■黎明アートルーム 特別展『柴田是真-対柳居から世界へ-』(2025年9月15日~10月31日)
柴田是真(1807-1891)の漆芸と絵画作品を、同館所蔵品と個人コレクションから初公開約30点を含む約100点を選んで展観する。特に「対柳居」(浅草橋にあった是真の住居兼仕事場)伝来とみられる新出の写生・粉本類によって、その制作の真の姿に迫るとともに、下積み時代の作品にも光を当てる。同館の展覧会には何度か足を運んでいるが、今回は「特別展」にふさわしく、質量ともに圧倒的だった。参観者は、ほぼ全作品の写真図版と解説を掲載したカラー図録(22頁)が無料でいただけるのもうれしい。
私は是真の名前を蒔絵師として覚えた。その後に絵画作品も見るようになったが、さほど感心したことはなかった。それが今回、粉本(画稿)の山を見て、すっかり魅了されてしまった。草花、鳥、小動物、野菜、そして人物も、写生のようで写生でない。自然のように見えるが、美的な構図にきっちり収められているのは、自然そのものではない。自然の美化(デザイン化)をさらに一歩、大胆に推し進めたところにあるのが漆芸作品ではないかと思う。『羽根蒔絵文箱』とか『烏蒔絵盃』とかカッコよくて惚れ惚れした。それにしても、中国絵画の板倉聖哲先生が監修に加わっていらっしゃるのがちょっと不思議。
■山種美術館 特別展『江戸の人気絵師 夢の競演 宗達から写楽、広重まで』(2025年8月9日~9月28日)
NHK大河ドラマで蔦屋重三郎が取り上げられ、浮世絵に注目が集まる今年、同館粒よりのコレクションを前・後期に分けて全点公開し、さらに岩佐又兵衛、俵屋宗達、池大雅、伊藤若冲など江戸絵画のビッグネームが手がけた優品の数々を展示する。
山種美術館、実は浮世絵コレクションもすごいというのは、うすうす気づいていたが、あらためて堪能した。
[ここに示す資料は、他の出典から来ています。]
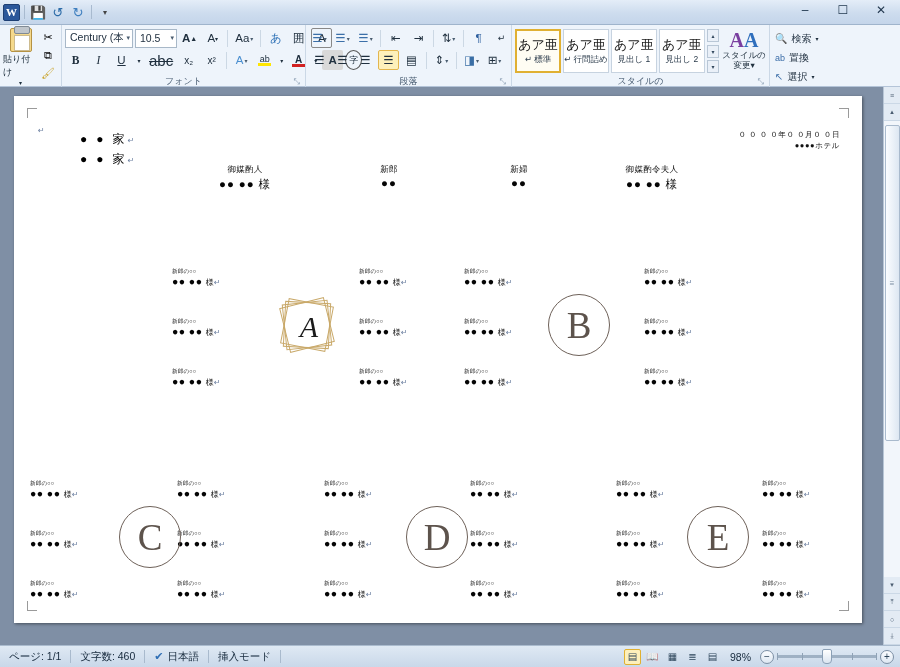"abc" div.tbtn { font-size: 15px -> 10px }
特に広重作品が充実。展覧会の開催趣旨で「当館の浮世絵は保存状態が良い」と堂々と宣言していることにもうなずける。
浮世絵(版画)と、それ以外の江戸絵画が同時に見られる展覧会は、意外と少ないので面白かった。大好きな椿椿山『久能山真景図』を久しぶりに見ることができてうれしく、あとは青木夙夜『紅樹映雪図』や池大雅『指頭山水図』など、いわゆる文人画を好ましく感じて眺めた。
■荏原畠山美術館 夏季展『まだまだ見せます、新生荏原畠山美術館-中国観賞陶器、青銅器から新収集作品まで』(2025年7月26日~9月15日)
展覧会の第1章では、東洋のやきものと書画を夏ならではの涼やかな趣向で展示。第2章では、中国観賞陶器を中心に、多くの人々のくらしに彩りを添えてきた器の魅力を紹介する。第3章では、新収集作品と、関連展示として創設者・即翁畠山一清と後継者・酒井億尋の社会活動とその芸術レガシーを彫刻、絵画、建築でたどる。
バラエティに富んだ趣向で忙しかったが、印象に残る名品がいくつもあった。まず『芦葉達磨図』(南宋時代、画家不明)は、髭少なめで禿頭、塩顔の妙にさっぱりしたダルマだった。狩野養信『瀑布図』は涼しさを感じさせてよい。
やきものは『染付龍濤文天球瓶(青花)』(明時代)が見どころだろう。波涛を背景にした白抜きの龍。とにかく大きい。しかし私の好みは『呉須十二角共蓋水指』のほう。淡い黄色の地に青で山水をさらりと描く。ロバに乗った人物が気になる。『呉須山水茶碗』も同類の趣きで、線描きの山水が折れ線グラフみたいで可愛かった。
新館は、敢えて畳の上に中国磁器を置いた展示が面白かった。まあ日本での中国磁器の鑑賞方法としては普通で、特に狙ったわけではないのかもしれないが。『紫紅釉三足盤』は、短い三足のついた盤の周囲に擂座(るいざ)(丸いでっぱり)を等間隔に配する。類例はいくつかあるのだな。『古九谷色絵牡丹文皿』は、青手の古九谷とはちがって、柿右衛門みたいに愛らしい作品。畠山即翁は金沢の人だったな、と思い出す。国宝『禅機図断簡(智常・李渤図)』を見ることができたことも記録しておこう。